Ending the 11-year dispute, Samsung and the group of 53 victims agreed in July to accept any decision made by the mediation committee, unconditionally. The agreement was reached between the chipmaker and the victims’ group four years after the mediation committee was launched.
Despite Samsung’s apology and plans for compensation, Hwang expressed disappointment, saying that the tech giant’s offer was not enough. He urged Samsung to compensate other victims from other affiliates.

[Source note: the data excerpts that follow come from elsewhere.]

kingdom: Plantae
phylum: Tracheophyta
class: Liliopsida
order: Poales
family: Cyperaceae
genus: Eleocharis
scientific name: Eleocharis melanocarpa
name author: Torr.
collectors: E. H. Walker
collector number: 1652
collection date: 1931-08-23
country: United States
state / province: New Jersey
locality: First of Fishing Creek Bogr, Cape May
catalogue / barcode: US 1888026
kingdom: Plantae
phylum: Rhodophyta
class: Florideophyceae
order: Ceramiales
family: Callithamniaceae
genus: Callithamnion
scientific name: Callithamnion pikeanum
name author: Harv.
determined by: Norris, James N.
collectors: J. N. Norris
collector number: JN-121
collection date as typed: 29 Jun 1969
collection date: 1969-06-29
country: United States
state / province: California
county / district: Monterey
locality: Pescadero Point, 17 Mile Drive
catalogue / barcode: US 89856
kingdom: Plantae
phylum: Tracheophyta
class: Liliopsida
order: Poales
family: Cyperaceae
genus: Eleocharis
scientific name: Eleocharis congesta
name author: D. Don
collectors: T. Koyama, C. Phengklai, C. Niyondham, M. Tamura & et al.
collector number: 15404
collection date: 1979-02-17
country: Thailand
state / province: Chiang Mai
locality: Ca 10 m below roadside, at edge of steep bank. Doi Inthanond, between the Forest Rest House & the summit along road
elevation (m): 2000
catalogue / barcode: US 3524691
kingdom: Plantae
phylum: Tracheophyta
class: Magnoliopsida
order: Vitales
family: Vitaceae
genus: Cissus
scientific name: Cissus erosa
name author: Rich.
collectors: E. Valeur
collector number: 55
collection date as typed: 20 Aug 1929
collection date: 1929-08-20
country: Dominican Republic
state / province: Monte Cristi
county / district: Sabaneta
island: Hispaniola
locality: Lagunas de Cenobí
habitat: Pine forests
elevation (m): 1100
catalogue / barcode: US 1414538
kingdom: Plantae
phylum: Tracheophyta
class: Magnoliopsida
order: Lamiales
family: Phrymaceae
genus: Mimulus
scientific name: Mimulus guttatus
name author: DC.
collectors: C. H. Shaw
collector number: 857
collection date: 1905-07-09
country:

“There are many employees exposed to toxic substances and who died of related diseases at Samsung affiliates’ plants -- Samsung Display, Electric-Mechanics, SDS and SDI -- at home and abroad,” Hwang said. “Samsung should prepare a more comprehensive plan for compensation for those who aren’t yet reported as victims, and should apologize for suppressing union labors inside and outside of the country.”
According to the mediation committee, all incumbent or former workers of Samsung and its subcontractors, who have served at the company’s chip and LCD production lines since 1984, will be eligible to apply for compensation.
Around 130 workers have received compensation from Samsung’s programs so far. Those who have received relevant amounts of compensation will receive a deducted amount in compliance with the mediation plan.
Samsung and law firm Jipyong will open an office to carry out the compensation scheme in December, and start the process within the year at the earliest.